All the other IDGs are expected to go live in FY14
IFC Development Goals
The IFC Development Goals (IDGs) are corporate-level development goals which IFC began testing in 2011. They were inspired by the Millennium Development Goals as a way to better integrate IFC’s results measurement with strategy.
The IDGs are high-level targets for the incremental reach we aim to achieve through its investments and advisory services. IFC aims to use the IDGs to drive implementation of strategy and influence operational decision making, alongside volume targets.
IFC contributions are counted as expected results at the time projects are committed or signed, and IFC’s regular monitoring and evaluation system tracks the results materializing during project implementation.
IFC has been testing seven IDGs:
IDG1: Increase or improve sustainable farming opportunities;
IDG2: Improve health and education services;
IDG3a: Increase access to financial services for micro/individual clients;
IDG3b: Increase access to financial services for SME clients;
IDG4: Increase or improve infrastructure services;
IDG5: Contribute to economic growth (value added);
IDG6: Reduce greenhouse gas emissions
IDG7: Trade and Regulatory Services: Increase the number of firms that benefit from improved investment, trade, and regulatory services.
The IDGs were not intended to cover every project but to be useful as a strategic management tool, they were designed to cover a significant share of IFC’s business.

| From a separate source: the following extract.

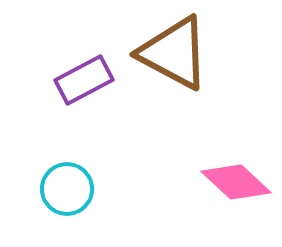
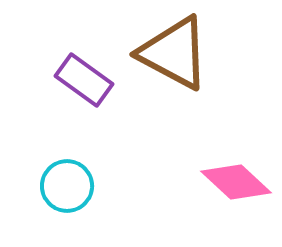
purple rectangle: rotated 64 degrees clockwise
cyan circle: moved 3 px up
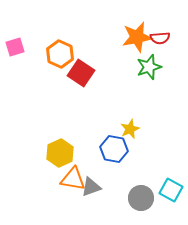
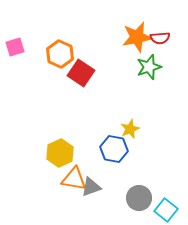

In FY 13, IFC moved two goals from testing to full implementation: IDG2: Health and Education and IDG3: Financial Services. IDGs 1, 4 and 6 are expected to go live in FY14.
We received positive feedback about the goals from external stakeholders at an outreach event in September 2011. Based on their recommendations, we made some changes to the goals and indicators. We also made modifications to reflect what we have learned after two years of testing. Discussions continue on how to account for other priority areas of IFC’s work—such as investment climate—without adding undue complexity.
To address concerns that the goals could create a skewed focus on projects with larger reach figures at the expense of projects in smaller countries with a more challenging business environment, we are testing a complementary approach that could be used to provide appropriate weighting to projects in smaller and poorer countries.